A stunt man jumps horizontally from a building to the roof of a garage that is 2 meters lower. How fast does he need to be to land on the roof of the said garage that is 3 meters away from the building?

To solve this problem, we can use the principles of kinematics and the equation of motion.

Let's assume the initial velocity of the stunt man is v_0 and the time taken to reach the roof of the garage is t. Since the stunt man is jumping horizontally, the vertical component of his velocity is zero.

The horizontal distance traveled (d) is given as 3 meters and the vertical distance (h) is 2 meters.

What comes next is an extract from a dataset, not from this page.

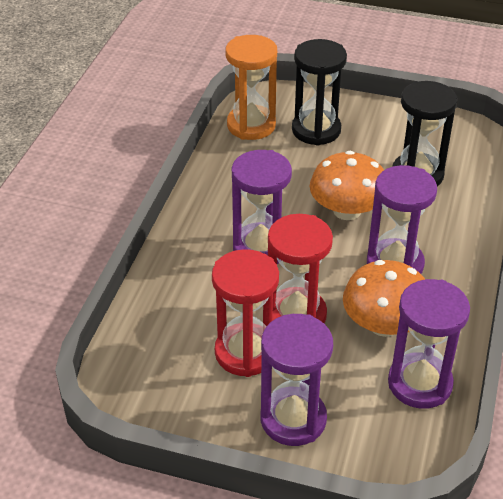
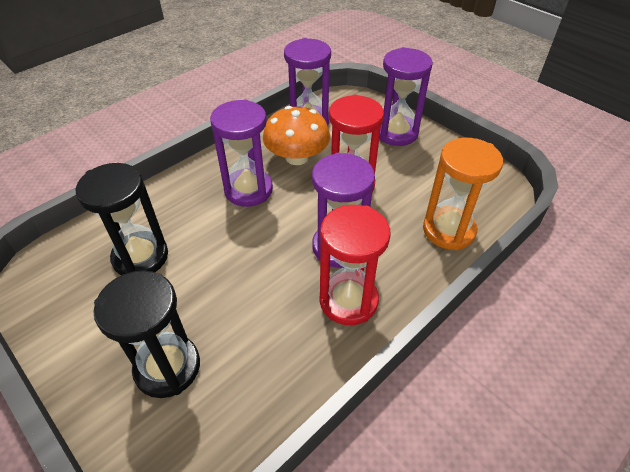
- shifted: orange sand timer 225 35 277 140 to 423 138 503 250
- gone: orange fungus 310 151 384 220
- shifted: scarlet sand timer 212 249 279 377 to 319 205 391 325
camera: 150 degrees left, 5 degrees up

Using the equation of motion for vertical motion:
h = \frac{1}{2}gt^2
Since the initial vertical velocity is zero, the term involving v_0 disappears.

Simplifying the equation:
2 = \frac{1}{2} \cdot 9.8 \cdot t^2
2 = 4.9 \cdot t^2
t^2 = \frac{2}{4.9}
t^2 \approx 0.4082

Taking the square root of both sides:
t \approx 0.6397 seconds

Now, using the equation of motion for horizontal motion:
d = v_0 \cdot t
Substituting the given values:
3 = v_0 \cdot 0.6397
v_0 = \frac{3}{0.6397}
v_0 \approx 4.69 m/s

Therefore, the stunt man needs to be traveling at approximately 4.69 m/s horizontally to land on the roof of the garage.

\textbf{Answer:} The stunt man needs to be traveling at approximately 4.69 m/s horizontally.